#### Directions for this task
Give back exactly the lines of the material below, starting with the line with "form ini otomatis" and going on through the line with "(esegredo@ull.edu.es / e.segredo@napier.ac.uk) </br>".

────────────────────────────────────────

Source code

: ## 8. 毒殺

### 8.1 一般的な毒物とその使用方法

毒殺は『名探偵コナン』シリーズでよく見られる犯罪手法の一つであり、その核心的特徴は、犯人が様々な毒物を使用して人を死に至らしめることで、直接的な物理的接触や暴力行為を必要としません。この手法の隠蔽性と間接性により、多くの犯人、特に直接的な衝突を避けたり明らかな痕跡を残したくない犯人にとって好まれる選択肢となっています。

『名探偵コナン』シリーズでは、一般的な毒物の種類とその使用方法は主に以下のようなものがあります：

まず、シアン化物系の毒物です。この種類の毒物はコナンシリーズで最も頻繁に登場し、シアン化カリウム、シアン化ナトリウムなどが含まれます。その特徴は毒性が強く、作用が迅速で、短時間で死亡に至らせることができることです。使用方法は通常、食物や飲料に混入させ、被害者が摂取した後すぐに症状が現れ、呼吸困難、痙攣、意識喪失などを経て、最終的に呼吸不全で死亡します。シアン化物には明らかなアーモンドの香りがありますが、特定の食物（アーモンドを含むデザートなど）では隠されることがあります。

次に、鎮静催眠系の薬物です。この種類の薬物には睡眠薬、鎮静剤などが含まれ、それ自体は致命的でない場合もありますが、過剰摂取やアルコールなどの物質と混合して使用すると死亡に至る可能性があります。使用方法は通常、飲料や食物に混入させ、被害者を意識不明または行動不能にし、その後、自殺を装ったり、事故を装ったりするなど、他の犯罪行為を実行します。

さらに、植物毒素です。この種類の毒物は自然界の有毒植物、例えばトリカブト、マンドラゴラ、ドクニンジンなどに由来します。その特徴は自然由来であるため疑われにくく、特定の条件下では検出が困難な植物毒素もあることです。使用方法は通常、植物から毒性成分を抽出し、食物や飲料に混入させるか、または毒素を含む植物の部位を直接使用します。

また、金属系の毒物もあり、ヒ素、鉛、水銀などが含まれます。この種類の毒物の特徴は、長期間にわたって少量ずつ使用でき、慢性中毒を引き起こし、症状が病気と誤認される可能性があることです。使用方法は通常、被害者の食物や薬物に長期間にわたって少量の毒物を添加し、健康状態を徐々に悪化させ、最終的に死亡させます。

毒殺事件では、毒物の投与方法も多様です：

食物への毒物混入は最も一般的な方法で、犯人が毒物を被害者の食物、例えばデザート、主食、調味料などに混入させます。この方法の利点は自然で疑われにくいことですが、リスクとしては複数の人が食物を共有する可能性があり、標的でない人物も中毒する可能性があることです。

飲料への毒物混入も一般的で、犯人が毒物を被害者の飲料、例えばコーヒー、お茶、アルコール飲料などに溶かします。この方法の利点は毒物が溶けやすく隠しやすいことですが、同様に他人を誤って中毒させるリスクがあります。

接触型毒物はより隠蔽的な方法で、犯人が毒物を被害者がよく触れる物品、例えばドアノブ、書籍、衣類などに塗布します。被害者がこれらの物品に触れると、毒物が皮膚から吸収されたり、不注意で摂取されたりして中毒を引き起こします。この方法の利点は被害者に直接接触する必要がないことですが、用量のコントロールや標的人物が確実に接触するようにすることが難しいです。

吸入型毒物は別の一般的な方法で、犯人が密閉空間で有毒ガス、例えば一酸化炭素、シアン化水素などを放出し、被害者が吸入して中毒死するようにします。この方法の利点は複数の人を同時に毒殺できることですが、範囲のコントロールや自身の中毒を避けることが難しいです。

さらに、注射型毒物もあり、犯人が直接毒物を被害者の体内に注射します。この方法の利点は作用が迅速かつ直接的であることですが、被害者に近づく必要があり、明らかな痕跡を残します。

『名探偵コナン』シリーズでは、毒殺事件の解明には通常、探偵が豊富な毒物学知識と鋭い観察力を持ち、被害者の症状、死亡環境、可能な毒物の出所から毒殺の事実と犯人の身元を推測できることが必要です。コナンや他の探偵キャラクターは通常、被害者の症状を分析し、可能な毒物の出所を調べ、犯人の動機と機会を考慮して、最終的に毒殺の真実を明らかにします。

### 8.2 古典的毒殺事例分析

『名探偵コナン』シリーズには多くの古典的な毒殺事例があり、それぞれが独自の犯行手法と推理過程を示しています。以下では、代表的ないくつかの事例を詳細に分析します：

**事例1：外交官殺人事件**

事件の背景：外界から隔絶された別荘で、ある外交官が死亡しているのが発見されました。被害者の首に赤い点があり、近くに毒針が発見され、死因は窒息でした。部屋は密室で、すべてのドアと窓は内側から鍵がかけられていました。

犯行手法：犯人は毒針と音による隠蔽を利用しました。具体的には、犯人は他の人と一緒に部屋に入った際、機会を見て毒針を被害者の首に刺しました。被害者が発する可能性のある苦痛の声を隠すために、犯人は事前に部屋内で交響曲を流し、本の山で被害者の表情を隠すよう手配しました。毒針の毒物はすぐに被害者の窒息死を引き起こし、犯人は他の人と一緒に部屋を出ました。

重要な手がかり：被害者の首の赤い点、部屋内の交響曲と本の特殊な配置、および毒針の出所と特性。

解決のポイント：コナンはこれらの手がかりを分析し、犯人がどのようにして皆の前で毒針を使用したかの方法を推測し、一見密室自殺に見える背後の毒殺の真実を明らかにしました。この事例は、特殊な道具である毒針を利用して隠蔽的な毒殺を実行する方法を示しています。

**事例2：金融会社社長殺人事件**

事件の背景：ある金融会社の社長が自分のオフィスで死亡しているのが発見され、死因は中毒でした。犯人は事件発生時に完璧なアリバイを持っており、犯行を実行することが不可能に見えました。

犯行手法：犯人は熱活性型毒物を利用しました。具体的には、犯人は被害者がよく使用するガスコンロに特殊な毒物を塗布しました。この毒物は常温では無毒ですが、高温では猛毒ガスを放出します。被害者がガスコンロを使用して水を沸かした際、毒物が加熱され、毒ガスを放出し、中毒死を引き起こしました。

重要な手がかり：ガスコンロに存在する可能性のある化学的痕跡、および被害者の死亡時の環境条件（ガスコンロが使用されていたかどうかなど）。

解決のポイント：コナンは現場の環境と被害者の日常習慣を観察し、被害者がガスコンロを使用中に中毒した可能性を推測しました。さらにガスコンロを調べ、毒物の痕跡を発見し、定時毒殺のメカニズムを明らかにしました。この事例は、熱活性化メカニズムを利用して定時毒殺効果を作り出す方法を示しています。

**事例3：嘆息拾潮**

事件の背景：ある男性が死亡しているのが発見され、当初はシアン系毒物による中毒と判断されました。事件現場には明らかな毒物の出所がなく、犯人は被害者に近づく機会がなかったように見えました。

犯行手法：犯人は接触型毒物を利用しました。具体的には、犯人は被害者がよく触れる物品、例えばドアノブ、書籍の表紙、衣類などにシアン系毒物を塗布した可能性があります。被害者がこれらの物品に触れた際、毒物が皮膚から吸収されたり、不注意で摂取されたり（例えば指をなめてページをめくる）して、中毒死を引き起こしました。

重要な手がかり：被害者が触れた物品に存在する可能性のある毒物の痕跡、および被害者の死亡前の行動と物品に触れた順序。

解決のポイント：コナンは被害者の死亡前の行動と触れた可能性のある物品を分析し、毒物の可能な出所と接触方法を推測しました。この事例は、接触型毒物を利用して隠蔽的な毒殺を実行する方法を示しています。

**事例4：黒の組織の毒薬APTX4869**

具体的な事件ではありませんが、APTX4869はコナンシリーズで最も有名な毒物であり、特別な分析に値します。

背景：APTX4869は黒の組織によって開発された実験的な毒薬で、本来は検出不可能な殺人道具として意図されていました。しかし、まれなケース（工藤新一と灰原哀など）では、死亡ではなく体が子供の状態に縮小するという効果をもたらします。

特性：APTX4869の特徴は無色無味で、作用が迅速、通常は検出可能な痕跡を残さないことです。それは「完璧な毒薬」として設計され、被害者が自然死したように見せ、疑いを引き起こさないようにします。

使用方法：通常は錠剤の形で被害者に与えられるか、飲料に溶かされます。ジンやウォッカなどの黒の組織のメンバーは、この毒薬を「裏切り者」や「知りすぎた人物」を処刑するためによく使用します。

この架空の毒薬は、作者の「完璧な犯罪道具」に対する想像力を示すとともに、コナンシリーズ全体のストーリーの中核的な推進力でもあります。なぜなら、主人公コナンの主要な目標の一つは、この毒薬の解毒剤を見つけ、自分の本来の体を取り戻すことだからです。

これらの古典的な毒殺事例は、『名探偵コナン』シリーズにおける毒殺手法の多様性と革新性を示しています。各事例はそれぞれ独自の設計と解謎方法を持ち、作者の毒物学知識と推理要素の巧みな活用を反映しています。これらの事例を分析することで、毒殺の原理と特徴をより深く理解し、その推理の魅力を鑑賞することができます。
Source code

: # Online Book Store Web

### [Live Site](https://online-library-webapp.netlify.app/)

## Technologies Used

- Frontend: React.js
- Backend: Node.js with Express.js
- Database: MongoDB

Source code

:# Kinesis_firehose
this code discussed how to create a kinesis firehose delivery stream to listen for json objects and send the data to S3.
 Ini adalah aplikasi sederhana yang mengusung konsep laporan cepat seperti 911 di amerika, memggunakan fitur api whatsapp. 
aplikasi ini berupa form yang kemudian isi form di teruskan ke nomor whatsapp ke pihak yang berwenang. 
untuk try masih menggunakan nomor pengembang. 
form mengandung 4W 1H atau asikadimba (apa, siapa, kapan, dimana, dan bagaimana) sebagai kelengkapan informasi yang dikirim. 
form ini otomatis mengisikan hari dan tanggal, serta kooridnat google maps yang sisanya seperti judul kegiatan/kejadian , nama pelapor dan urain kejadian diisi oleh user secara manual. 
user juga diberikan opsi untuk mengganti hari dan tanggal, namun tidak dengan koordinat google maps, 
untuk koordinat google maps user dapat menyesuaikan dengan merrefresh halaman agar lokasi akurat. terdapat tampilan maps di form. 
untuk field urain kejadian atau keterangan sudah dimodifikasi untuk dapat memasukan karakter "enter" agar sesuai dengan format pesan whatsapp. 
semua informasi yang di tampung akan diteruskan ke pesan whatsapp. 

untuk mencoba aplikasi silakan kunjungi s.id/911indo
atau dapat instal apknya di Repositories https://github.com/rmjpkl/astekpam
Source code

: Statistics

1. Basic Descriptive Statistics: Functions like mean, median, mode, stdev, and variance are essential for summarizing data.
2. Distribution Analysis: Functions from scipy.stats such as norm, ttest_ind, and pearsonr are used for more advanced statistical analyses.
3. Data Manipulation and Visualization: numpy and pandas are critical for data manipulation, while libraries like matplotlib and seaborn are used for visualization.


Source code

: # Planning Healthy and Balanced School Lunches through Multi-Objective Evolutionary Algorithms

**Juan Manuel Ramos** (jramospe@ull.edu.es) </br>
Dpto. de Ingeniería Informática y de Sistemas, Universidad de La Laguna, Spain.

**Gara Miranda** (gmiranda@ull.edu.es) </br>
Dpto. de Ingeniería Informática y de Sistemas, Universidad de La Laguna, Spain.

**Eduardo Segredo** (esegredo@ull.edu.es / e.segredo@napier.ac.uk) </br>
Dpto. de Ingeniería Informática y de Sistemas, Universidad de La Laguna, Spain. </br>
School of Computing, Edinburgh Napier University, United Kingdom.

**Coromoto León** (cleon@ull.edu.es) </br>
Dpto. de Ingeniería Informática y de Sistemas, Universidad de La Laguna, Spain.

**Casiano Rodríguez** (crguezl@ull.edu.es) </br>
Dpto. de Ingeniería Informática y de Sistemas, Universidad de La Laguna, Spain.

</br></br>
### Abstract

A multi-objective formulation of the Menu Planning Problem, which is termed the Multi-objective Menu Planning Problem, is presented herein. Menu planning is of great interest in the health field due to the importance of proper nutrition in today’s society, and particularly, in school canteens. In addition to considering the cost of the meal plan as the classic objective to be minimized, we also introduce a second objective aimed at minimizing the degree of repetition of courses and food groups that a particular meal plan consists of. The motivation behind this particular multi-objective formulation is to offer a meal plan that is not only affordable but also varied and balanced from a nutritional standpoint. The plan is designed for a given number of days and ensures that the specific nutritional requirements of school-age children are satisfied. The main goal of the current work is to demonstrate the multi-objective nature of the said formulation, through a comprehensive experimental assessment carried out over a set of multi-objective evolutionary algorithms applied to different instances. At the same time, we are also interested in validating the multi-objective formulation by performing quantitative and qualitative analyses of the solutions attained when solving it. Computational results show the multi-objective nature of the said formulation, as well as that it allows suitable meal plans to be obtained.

────────────────────────────────────────

#### Expected output
form ini otomatis mengisikan hari dan tanggal, serta kooridnat google maps yang sisanya seperti judul kegiatan/kejadian , nama pelapor dan urain kejadian diisi oleh user secara manual. 
user juga diberikan opsi untuk mengganti hari dan tanggal, namun tidak dengan koordinat google maps, 
untuk koordinat google maps user dapat menyesuaikan dengan merrefresh halaman agar lokasi akurat. terdapat tampilan maps di form. 
untuk field urain kejadian atau keterangan sudah dimodifikasi untuk dapat memasukan karakter "enter" agar sesuai dengan format pesan whatsapp. 
semua informasi yang di tampung akan diteruskan ke pesan whatsapp. 

untuk mencoba aplikasi silakan kunjungi s.id/911indo
atau dapat instal apknya di Repositories https://github.com/rmjpkl/astekpam
Source code

: Statistics

1. Basic Descriptive Statistics: Functions like mean, median, mode, stdev, and variance are essential for summarizing data.
2. Distribution Analysis: Functions from scipy.stats such as norm, ttest_ind, and pearsonr are used for more advanced statistical analyses.
3. Data Manipulation and Visualization: numpy and pandas are critical for data manipulation, while libraries like matplotlib and seaborn are used for visualization.


Source code

: # Planning Healthy and Balanced School Lunches through Multi-Objective Evolutionary Algorithms

**Juan Manuel Ramos** (jramospe@ull.edu.es) </br>
Dpto. de Ingeniería Informática y de Sistemas, Universidad de La Laguna, Spain.

**Gara Miranda** (gmiranda@ull.edu.es) </br>
Dpto. de Ingeniería Informática y de Sistemas, Universidad de La Laguna, Spain.

**Eduardo Segredo** (esegredo@ull.edu.es / e.segredo@napier.ac.uk) </br>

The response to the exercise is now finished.